"Theresa May’s decision to call a snap general election — just before Standpoint went to press — will surely come to be seen as a stroke of genius."
Theresa May’s decision to call a snap general election — just before Standpoint went to press — will surely come to be seen as a stroke of genius. Although it came out of the blue, even for the Westminster lobby, its justification was instantly apparent and her logic irresistible. Indeed, future historians may conclude that it was unavoidable, if only because there was no other way of ensuring that the Prime Minister could carry out what she clearly sees as her overriding purpose: to obey the majority who voted last year to leave the European Union. Britain — and especially England — expects that Mrs May will do her duty.
Compare Theresa May’s clear sense of direction with Donald Trump’s erratic policy shifts and abrupt personnel changes. The President has now been in office for 100 days: a good moment to take stock. To this end, we have assembled experts on both sides of the Atlantic to audit the Trump administration’s foreign and domestic policies. The avalanche of acrimony unleashed by and upon the Trump presidency has made it almost impossible to achieve any degree of objectivity on the subject.
There is still no sign of consensus on Mr Trump. His character and conduct continue to polarise not only Americans, but the whole West, and indeed the rest. However, the US strike on Syria and the subsequent diplomatic offensive against North Korea have served to rally international support at least temporarily. Even Moscow and Beijing seemed taken aback by the speed and decisiveness with which Assad was punished for what he and they must have assumed would be ignored in Washington as merely one more atrocity. The White House and the Pentagon also need to coordinate their plans before they go public. Of course, the more hawkish and interventionist Mr Trump becomes, the more he will galvanise opposition at home and abroad. But friends and foes alike now know that this President does not draw red lines and then allow them to be crossed. Instead, he strikes without warning; and his unpredictability could work to his advantage. He may not yet be a neoconservative, but he has certainly been mugged by reality.

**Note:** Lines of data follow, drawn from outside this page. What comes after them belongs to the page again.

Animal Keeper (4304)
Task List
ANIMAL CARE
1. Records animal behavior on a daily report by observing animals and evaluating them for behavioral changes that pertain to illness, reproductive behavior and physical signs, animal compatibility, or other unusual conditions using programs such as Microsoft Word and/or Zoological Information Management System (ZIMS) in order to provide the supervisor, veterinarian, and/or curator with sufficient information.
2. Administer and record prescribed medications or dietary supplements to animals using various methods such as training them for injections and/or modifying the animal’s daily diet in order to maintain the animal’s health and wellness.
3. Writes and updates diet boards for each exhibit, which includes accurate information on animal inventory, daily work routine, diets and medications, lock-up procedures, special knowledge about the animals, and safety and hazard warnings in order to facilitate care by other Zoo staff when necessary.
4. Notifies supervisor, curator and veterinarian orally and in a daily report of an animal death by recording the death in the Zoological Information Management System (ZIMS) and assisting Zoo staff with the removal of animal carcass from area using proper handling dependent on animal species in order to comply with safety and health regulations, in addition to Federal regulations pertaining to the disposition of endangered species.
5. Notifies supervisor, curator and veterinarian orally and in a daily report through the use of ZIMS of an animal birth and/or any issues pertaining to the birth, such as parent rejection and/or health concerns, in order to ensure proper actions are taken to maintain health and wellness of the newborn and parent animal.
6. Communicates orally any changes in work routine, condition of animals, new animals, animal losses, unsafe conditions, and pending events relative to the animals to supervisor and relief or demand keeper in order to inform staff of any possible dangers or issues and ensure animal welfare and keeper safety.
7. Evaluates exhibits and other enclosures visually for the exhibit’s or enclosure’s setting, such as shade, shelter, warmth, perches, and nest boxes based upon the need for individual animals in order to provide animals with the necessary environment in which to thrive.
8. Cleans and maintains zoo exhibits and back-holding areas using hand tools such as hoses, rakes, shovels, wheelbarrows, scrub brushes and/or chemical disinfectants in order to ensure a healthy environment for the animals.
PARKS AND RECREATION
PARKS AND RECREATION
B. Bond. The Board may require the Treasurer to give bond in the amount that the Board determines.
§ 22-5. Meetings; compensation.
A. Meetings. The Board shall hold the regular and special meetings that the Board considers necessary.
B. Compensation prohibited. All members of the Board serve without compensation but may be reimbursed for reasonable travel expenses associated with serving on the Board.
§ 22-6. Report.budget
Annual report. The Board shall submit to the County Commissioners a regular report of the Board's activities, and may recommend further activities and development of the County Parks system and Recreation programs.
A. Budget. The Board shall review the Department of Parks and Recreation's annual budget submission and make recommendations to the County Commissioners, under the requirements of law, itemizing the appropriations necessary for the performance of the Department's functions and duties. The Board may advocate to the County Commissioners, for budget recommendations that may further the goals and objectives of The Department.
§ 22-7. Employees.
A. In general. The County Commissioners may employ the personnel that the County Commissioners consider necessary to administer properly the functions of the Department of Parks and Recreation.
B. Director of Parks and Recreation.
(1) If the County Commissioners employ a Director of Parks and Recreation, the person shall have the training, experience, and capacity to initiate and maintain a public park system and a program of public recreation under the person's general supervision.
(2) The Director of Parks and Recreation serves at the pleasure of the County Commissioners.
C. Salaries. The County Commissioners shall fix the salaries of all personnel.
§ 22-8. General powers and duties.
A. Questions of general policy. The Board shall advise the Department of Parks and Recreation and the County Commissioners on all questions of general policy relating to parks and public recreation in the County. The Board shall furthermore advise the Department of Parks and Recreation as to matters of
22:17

Whereas the jury is still out on the Trump presidency, on Brexit we have at least a provisional verdict. Even before the election announcement, public opinion in Britain had moved decisively in favour of Brexit going ahead. There is little appetite for a second referendum or for a “soft Brexit”; the public overwhelmingly supports Theresa May’s negotiating stance. Like her, the public wants free trade with Europe, but control of immigration too. However settled, this view has failed to deter the bad losers: those who have neither the desire nor the capacity to recover from last year’s defeat, and who now exhibit a perverse schadenfreude at every opportunity that presents itself — such as the threats and slights that still emanate from continental capitals and Eurocrats about Brexit.

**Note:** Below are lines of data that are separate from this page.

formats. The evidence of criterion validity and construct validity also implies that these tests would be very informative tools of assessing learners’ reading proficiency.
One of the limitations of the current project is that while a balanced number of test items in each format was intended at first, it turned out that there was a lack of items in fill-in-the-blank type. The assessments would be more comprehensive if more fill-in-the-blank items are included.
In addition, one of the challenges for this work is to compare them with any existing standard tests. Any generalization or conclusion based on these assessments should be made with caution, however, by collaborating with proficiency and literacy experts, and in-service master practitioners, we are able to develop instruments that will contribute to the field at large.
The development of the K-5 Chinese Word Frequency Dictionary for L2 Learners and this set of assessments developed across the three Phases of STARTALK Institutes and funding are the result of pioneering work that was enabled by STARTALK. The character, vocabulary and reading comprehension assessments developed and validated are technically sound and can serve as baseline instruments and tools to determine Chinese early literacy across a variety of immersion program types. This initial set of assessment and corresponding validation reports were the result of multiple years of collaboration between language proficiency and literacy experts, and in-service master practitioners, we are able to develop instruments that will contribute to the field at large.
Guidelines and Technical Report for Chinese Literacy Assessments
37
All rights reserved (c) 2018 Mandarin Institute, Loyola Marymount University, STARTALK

Hence it should come as no surprise that Peter Mandelson has advised the European Union to treat the Brexit negotiations as an opportunity to punish the British. Last month Lord Mandelson told Die Zeit: “Forget Great Britain, and look after your own interests.” This is the former EU Commissioner who likes to boast: “I was a Remainer, not because of my pension rights but because I am a patriot — a patriot, not a nationalist.” In his eagerness to see his compatriots forced to rue the day they voted to turn their backs on Brussels, he speaks for a minority of unabashed Remainers who are still bitter about last year’s referendum. The vast majority who voted Remain, whether out of conviction or because they were alarmed by “project fear”, have accepted that Britain is leaving the EU. A few — Remain’s Remainder — are working round the clock to reverse the result.

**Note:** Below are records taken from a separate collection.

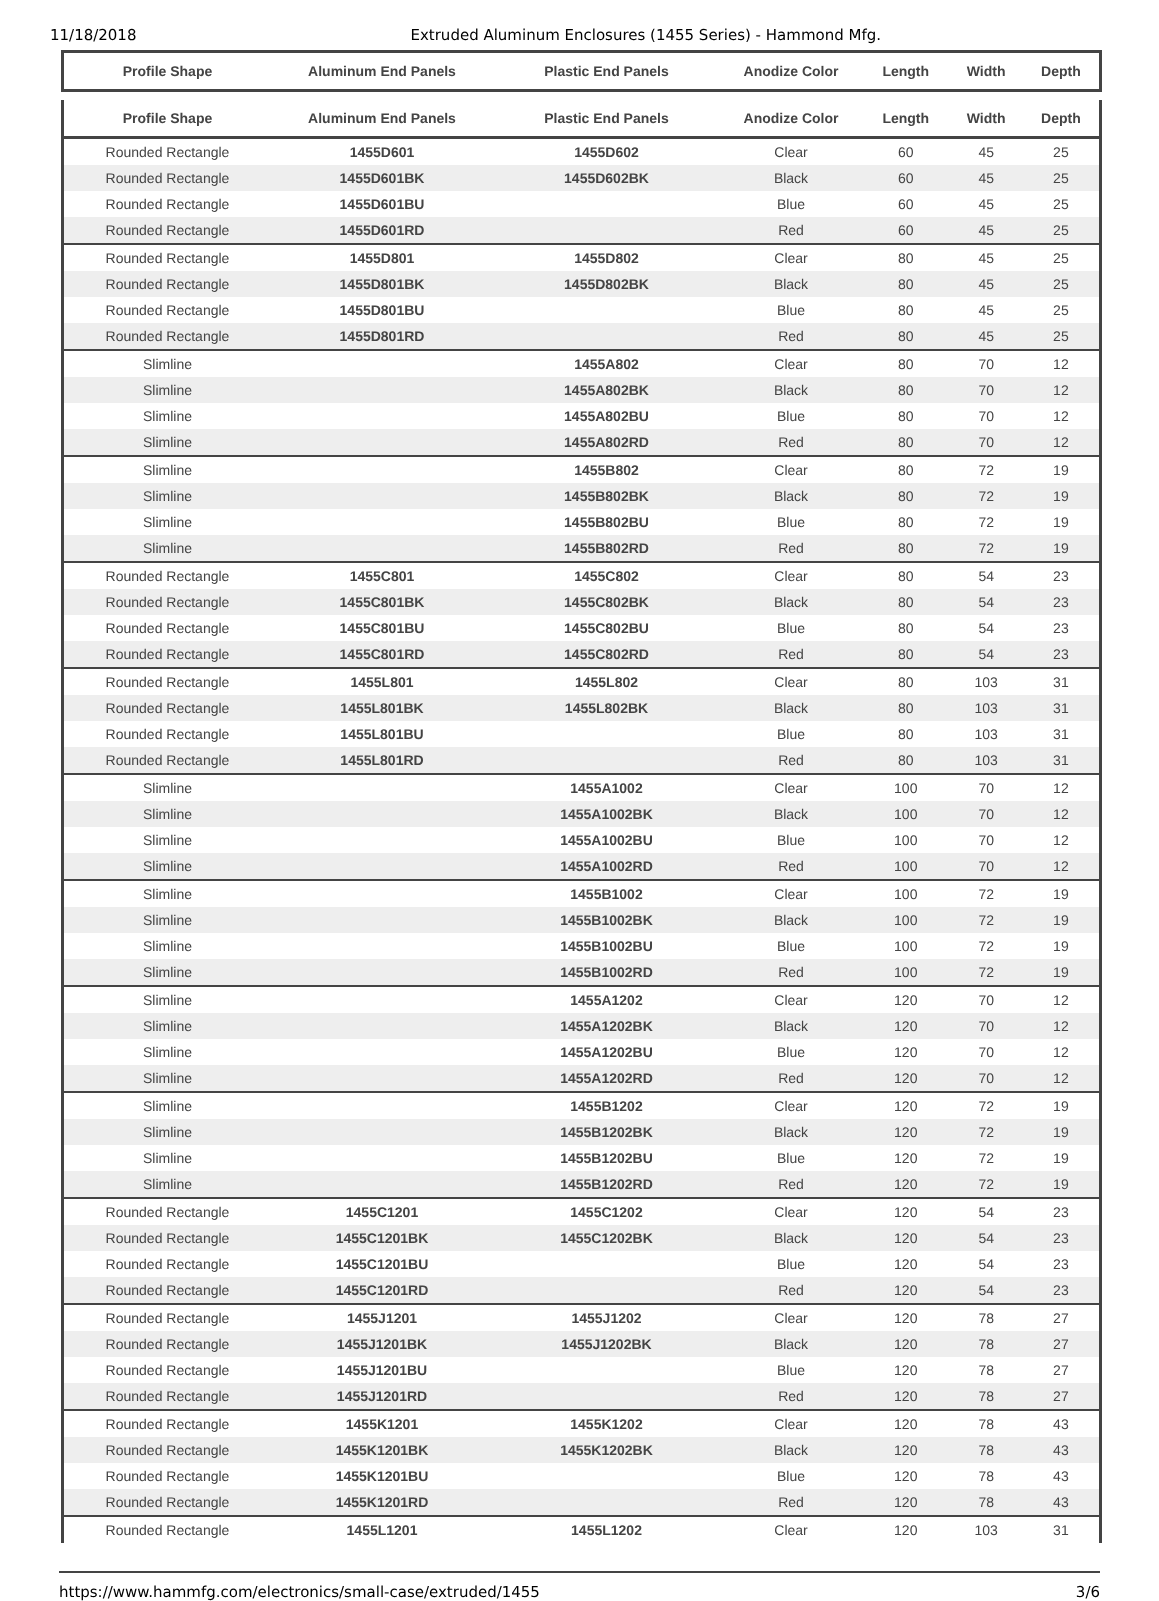11/18/2018 Extruded Aluminum Enclosures (1455 Series) - Hammond Mfg.
| Profile Shape | Aluminum End Panels | Plastic End Panels | Anodize Color | Length | Width | Depth |
| --- | --- | --- | --- | --- | --- | --- |
| Profile Shape | Aluminum End Panels | Plastic End Panels | Anodize Color | Length | Width | Depth |
| --- | --- | --- | --- | --- | --- | --- |
| Rounded Rectangle | 1455D601 | 1455D602 | Clear | 60 | 45 | 25 |
| Rounded Rectangle | 1455D601BK | 1455D602BK | Black | 60 | 45 | 25 |
| Rounded Rectangle | 1455D601BU | | Blue | 60 | 45 | 25 |
| Rounded Rectangle | 1455D601RD | | Red | 60 | 45 | 25 |
| Rounded Rectangle | 1455D801 | 1455D802 | Clear | 80 | 45 | 25 |
| Rounded Rectangle | 1455D801BK | 1455D802BK | Black | 80 | 45 | 25 |
| Rounded Rectangle | 1455D801BU | | Blue | 80 | 45 | 25 |
| Rounded Rectangle | 1455D801RD | | Red | 80 | 45 | 25 |
| Slimline | | 1455A802 | Clear | 80 | 70 | 12 |
| Slimline | | 1455A802BK | Black | 80 | 70 | 12 |
| Slimline | | 1455A802BU | Blue | 80 | 70 | 12 |
| Slimline | | 1455A802RD | Red | 80 | 70 | 12 |
| Slimline | | 1455B802 | Clear | 80 | 72 | 19 |
| Slimline | | 1455B802BK | Black | 80 | 72 | 19 |
| Slimline | | 1455B802BU | Blue | 80 | 72 | 19 |
| Slimline | | 1455B802RD | Red | 80 | 72 | 19 |
| Rounded Rectangle | 1455C801 | 1455C802 | Clear | 80 | 54 | 23 |
| Rounded Rectangle | 1455C801BK | 1455C802BK | Black | 80 | 54 | 23 |
| Rounded Rectangle | 1455C801BU | 1455C802BU | Blue | 80 | 54 | 23 |
| Rounded Rectangle | 1455C801RD | 1455C802RD | Red | 80 | 54 | 23 |
| Rounded Rectangle | 1455L801 | 1455L802 | Clear | 80 | 103 | 31 |
| Rounded Rectangle | 1455L801BK | 1455L802BK | Black | 80 | 103 | 31 |
| Rounded Rectangle | 1455L801BU | | Blue | 80 | 103 | 31 |
| Rounded Rectangle | 1455L801RD | | Red | 80 | 103 | 31 |
| Slimline | | 1455A1002 | Clear | 100 | 70 | 12 |
| Slimline | | 1455A1002BK | Black | 100 | 70 | 12 |
| Slimline | | 1455A1002BU | Blue | 100 | 70 | 12 |
| Slimline | | 1455A1002RD | Red | 100 | 70 | 12 |
| Slimline | | 1455B1002 | Clear | 100 | 72 | 19 |
| Slimline | | 1455B1002BK | Black | 100 | 72 | 19 |
| Slimline | | 1455B1002BU | Blue | 100 | 72 | 19 |
| Slimline | | 1455B1002RD | Red | 100 | 72 | 19 |
| Slimline | | 1455A1202 | Clear | 120 | 70 | 12 |
| Slimline | | 1455A1202BK | Black | 120 | 70 | 12 |
| Slimline | | 1455A1202BU | Blue | 120 | 70 | 12 |
| Slimline | | 1455A1202RD | Red | 120 | 70 | 12 |
| Slimline | | 1455B1202 | Clear | 120 | 72 | 19 |
| Slimline | | 1455B1202BK | Black | 120 | 72 | 19 |
| Slimline | | 1455B1202BU | Blue | 120 | 72 | 19 |
| Slimline | | 1455B1202RD | Red | 120 | 72 | 19 |
| Rounded Rectangle | 1455C1201 | 1455C1202 | Clear | 120 | 54 | 23 |
| Rounded Rectangle | 1455C1201BK | 1455C1202BK | Black | 120 | 54 | 23 |
| Rounded Rectangle | 1455C1201BU | | Blue | 120 | 54 | 23 |
| Rounded Rectangle | 1455C1201RD | | Red | 120 | 54 | 23 |
| Rounded Rectangle | 1455J1201 | 1455J1202 | Clear | 120 | 78 | 27 |
| Rounded Rectangle | 1455J1201BK | 1455J1202BK | Black | 120 | 78 | 27 |
| Rounded Rectangle | 1455J1201BU | | Blue | 120 | 78 | 27 |
| Rounded Rectangle | 1455J1201RD | | Red | 120 | 78 | 27 |
| Rounded Rectangle | 1455K1201 | 1455K1202 | Clear | 120 | 78 | 43 |
| Rounded Rectangle | 1455K1201BK | 1455K1202BK | Black | 120 | 78 | 43 |
| Rounded Rectangle | 1455K1201BU | | Blue | 120 | 78 | 43 |
| Rounded Rectangle | 1455K1201RD | | Red | 120 | 78 | 43 |
| Rounded Rectangle | 1455L1201 | 1455L1202 | Clear | 120 | 103 | 31 |
https://www.hammfg.com/electronics/small-case/extruded/1455 3/6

Like the Jacobites of the 18th century, they prefer to give their allegiance, not to the British Crown, but to the king across the water — or rather, to the presidents of the EU (of whom there are too many to list here). Many of these latter-day Jacobites are intellectuals, but they are still in denial about what they claim “the far Right” have done to the UK. They refuse to think Brexit will actually happen, despite all evidence to the contrary, because it is “too difficult”. Not all our European neighbours agree with the ultra-Remainers’ pessimism. Matthias Döpfner, CEO of Axel Springer, thinks Brexit will make the UK “highly attractive” to investors: “In three to five years from now, my bet would be that England will be better-off than continental Europe.”
In 1940 many thought Hitler could never be defeated. Some crossed the line between pessimism and treason: the Duke of Windsor tried to persuade Americans not to enter the war on Britain’s side. Yet such diehards were few. Just as in May 1940 the vast majority of those who had supported appeasement (including Chamberlain himself) and those who had opposed it united behind Churchill in order to win the war, so today Mrs May has an opportunity to unite the nation in order to keep the peace. For all its fiendish complexity and booby traps (Scotland, Northern Ireland and Gibraltar are cases in point), Brexit is not only possible but an urgent necessity. We have only to compare the present task with more daunting challenges in the past, to which the British and their leaders have always risen. However we may have voted last year, however we may vote next month, the outcome cannot now be ducked. After June 8, a reunited nation can move on from Brexit and address the threats with which President Trump is grappling. In Churchill’s words, “The life of the world may move forward into broad, sunlit uplands.”